Many Muscogee creation stories revolve around how human beings arrived on the earth rather than the earth's origins. Muscogee creation stories differ among tribal groups that became grouped colonially by language similarities, but stories from Kasihta, Kasihta-Chickasaw-Coweta, and Coweta origins all include humans emerging from beneath the earth in the West and journeying to the East. Muscogee creation stories reference Hesaketvmesē (meaning "Maker of Breath" or "the One Above who holds life's breath"; pronounced Hisa'kita immi'si), a solar deity also called Epohfvnkv ("the Creator" or "the One Above us"), who spoke to and guided the Muscogee on their journeys.

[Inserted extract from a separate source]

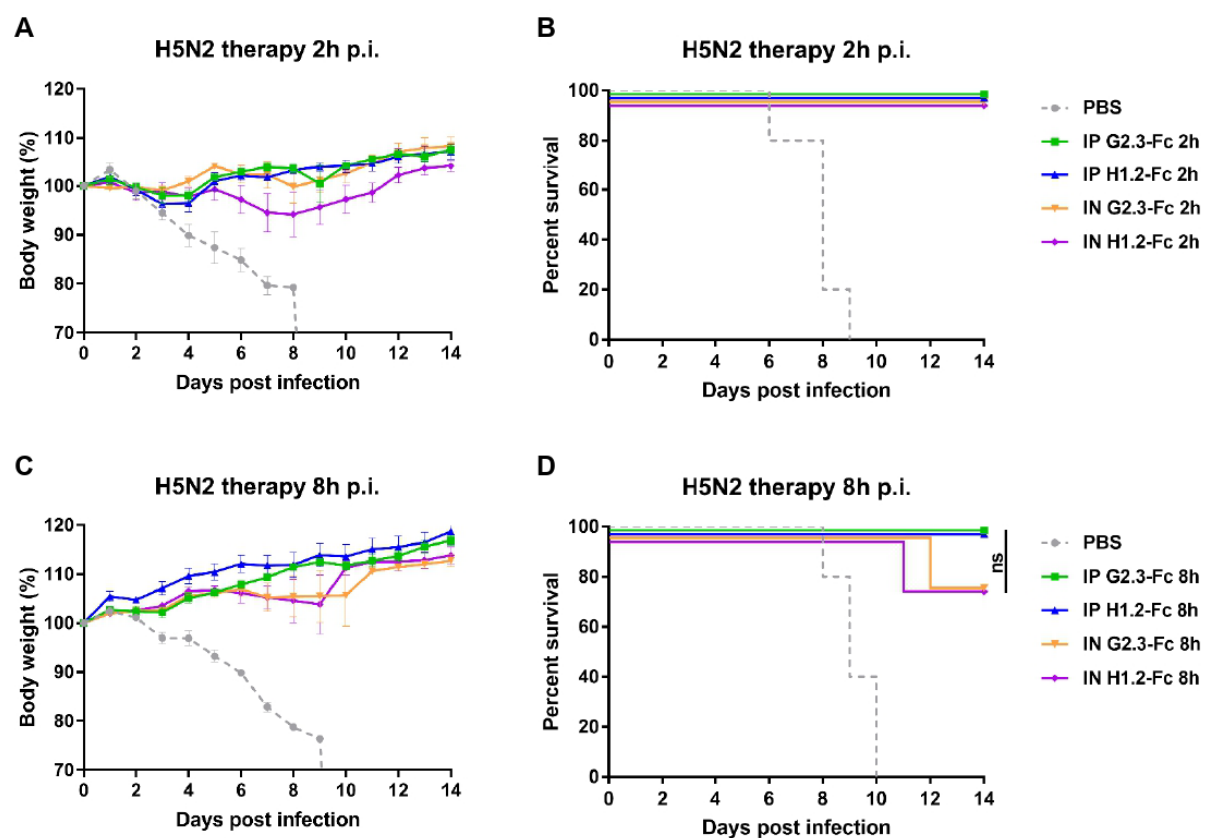
Figure 6. Therapeutic efficacy of VHH-Fc against H5N2 IAV in BALB/c mice. Body weights and survival curves of mice (n = 5 per group), treated with G2.3-Fc or H1.2-Fc with a dose of 10 mg/kg in case of i.p. injection or 2 mg/kg when delivered via the i.n. route. VHH-Fc were administered 2 h ( A , B ) or 8 h ( C , D ) after the infection with 5 LD 50 of influenza duck/PA/84(H5N2)ma virus. As a negative control, a vehicle (PBS) was administered 2 h ( A , B ) or 8 h ( C , D ) after the infection via the i.n. route. Body weight curves represent mean value ± SEM. ns—the difference between groups is non-significant.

In Muscogee beliefs, the cosmos is divided into three worlds: The Upper world, primarily home to Maker of Breath, the Sun, the Moon, and Thunder, The Middle World, inhabited by humans, and the Lower World, notably occupied by the creature known as the Tie Snake or the Horned Serpent. The Middle World is the balance between the order and chaos between the Upper and Lower Worlds.

== Legends ==
In Muscogee legends, the Tie Snake and the Horned Serpent are underwater serpents seen frequently as a chaotic figure. The two creatures are sometimes interpreted to be interchangeable but the Horned Serpent is larger. Across different legends, key points of the Tie Snake and Horned Serpent origin stories involve one of two hunters eating prohibited food, causing them to transform overnight into a snake. This story signals the importance of respecting the cosmic balance between the worlds.

Another significant figure in Muscogee mythology is Corn Woman, whose origin varies across legends. One version tells the tale of corn falling from a woman's feet after she rubbed them together. In another, corn poured out of Corn Woman's thigh after she scratched it. Many of the legends end in the Corn Woman sacrificing herself to allow corn crops to grow. The legend of Corn Woman symbolizes how life comes from death and women's fertility.